The opening zǒnglùn 總論 (general statement) declares the rite’s dual genealogy:

“梁武以降。行法有人。志磐以後。書卷可考。蓮師酌之。大略仍古。洪師演之。多半宜今.” “From Liáng Wǔdì 梁武帝 onwards there have been those who performed the rite; from Zhìpán onwards there are texts to consult. Master Lián (i.e. Yúnqī Zhūhóng 雲棲祩宏 袾宏) revised it conservatively, mostly following the old; Master Hóng (probably Hóngzàn 弘贊 弘贊 of the Qīng) restaged it, mostly suiting present needs.”

This preface positions Zhǐguān’s own work as the doctrinal companion to those liturgies, not a competitor.

Abstract

The Xìngxiàng tōnglùn lays out the Shuǐlù rite under nine fascicles of doctrinal discussion, taking the standard Shuǐlù manual as already given.

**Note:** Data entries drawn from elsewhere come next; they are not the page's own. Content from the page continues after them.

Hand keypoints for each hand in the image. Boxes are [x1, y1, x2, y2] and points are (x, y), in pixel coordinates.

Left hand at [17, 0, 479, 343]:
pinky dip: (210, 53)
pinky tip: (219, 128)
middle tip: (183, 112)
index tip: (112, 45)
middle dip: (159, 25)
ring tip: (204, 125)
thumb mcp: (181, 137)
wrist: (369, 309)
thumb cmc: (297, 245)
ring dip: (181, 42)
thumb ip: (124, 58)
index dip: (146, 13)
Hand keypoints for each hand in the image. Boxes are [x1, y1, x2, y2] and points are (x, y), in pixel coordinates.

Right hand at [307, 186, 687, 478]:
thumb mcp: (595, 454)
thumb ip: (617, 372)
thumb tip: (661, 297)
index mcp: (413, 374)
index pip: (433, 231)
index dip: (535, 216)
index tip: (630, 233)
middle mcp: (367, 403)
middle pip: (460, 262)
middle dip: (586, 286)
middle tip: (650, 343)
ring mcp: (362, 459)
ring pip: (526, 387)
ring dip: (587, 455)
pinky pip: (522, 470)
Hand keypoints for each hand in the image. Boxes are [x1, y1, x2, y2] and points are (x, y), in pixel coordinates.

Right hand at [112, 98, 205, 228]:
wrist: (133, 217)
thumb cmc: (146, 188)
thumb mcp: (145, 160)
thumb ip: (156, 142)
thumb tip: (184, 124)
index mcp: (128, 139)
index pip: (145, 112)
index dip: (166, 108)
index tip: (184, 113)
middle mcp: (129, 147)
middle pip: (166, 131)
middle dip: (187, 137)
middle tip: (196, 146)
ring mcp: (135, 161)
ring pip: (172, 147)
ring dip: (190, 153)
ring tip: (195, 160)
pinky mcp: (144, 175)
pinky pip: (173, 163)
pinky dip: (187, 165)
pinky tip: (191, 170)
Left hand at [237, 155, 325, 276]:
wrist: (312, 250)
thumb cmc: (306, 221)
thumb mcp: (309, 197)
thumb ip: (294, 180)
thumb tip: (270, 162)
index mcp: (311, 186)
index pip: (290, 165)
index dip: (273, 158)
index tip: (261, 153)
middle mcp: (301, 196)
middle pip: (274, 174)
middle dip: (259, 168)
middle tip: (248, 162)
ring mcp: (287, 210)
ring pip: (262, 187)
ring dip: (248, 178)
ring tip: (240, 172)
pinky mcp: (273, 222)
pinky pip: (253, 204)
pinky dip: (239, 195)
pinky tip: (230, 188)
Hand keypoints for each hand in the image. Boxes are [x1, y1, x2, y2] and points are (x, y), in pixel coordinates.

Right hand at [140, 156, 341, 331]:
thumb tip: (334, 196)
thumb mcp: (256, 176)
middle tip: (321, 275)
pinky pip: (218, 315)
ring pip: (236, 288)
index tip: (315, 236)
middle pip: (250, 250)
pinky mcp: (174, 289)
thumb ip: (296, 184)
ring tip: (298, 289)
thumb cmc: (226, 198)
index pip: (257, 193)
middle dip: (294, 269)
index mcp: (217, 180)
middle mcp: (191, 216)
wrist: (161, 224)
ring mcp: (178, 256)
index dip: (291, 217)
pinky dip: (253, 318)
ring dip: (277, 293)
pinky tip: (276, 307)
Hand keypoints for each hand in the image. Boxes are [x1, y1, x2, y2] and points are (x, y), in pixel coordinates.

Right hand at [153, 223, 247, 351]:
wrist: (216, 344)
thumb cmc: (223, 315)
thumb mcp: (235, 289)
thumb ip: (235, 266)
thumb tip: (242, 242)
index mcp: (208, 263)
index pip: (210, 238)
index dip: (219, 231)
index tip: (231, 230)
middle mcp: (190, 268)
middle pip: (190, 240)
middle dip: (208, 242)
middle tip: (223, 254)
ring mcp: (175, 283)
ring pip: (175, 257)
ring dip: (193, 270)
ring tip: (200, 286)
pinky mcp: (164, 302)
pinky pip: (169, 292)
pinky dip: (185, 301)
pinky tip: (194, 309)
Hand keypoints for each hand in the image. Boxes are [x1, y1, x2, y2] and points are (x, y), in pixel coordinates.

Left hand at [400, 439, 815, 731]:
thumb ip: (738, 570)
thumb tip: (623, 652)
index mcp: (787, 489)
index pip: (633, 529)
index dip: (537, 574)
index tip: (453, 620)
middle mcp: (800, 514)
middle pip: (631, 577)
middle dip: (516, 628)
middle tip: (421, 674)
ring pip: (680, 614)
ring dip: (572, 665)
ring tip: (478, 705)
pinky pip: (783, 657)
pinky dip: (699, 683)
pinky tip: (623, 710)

The author traces three founding episodes: (1) Ānanda’s encounter with the piṣāca and the institution of the yújiā yànkǒu (Yogastyle feeding-of-burning-mouths) — the prototype of the lower altar; (2) the Liáng Wǔdì dream-vision said to have inaugurated the Shuǐlù rite proper; (3) the codification of the manual by Sòng Sìmíng Zhìpán and the editorial reception of the rite at Yúnqī in the late Míng. The treatise then walks through the huàyán hǎihuì 華嚴海會 (“dharma-flower ocean assembly”) theme of the upper altar and the fàngyànkǒu lower-altar service, harmonising the xìng (nature) and xiàng (phenomena) modes — hence the title.

The author’s life-dates are not preserved, but he was the father of the Pure-Land monk Miàokōng fǎshī 妙空法師 (1826–1880), and he himself died at age 71 at the Mílèdiàn of Jīyuán 雞園. His floruit therefore falls in the third quarter of the 19th century; notBefore and notAfter are bracketed 1850–1880 as a defensible window. The work travels with the same author’s Fǎlún bǎochàn 法輪寶懺 (KR6k0206, X1499); both were produced for the Jīyuán community in Yángzhōu.

Translations and research

  • Stevenson, Daniel B. “Text, Image, and Transformation in the History of the Shuilu fahui” (see KR6k0204 for full citation) — discusses the late-Qīng commentarial layer of the Shuǐlù tradition, of which this work is the principal product.

Other points of interest

  • The author was a layman (淨業行人, jìngyè xíngrén), one of the rare cases in the Xùzàng of a Shuǐlù manual produced outside the monastic hierarchy.
  • The companion volume, KR6k0206 Fǎlún bǎochàn, is the actual liturgical adaptation Zhǐguān derived from this theoretical exposition.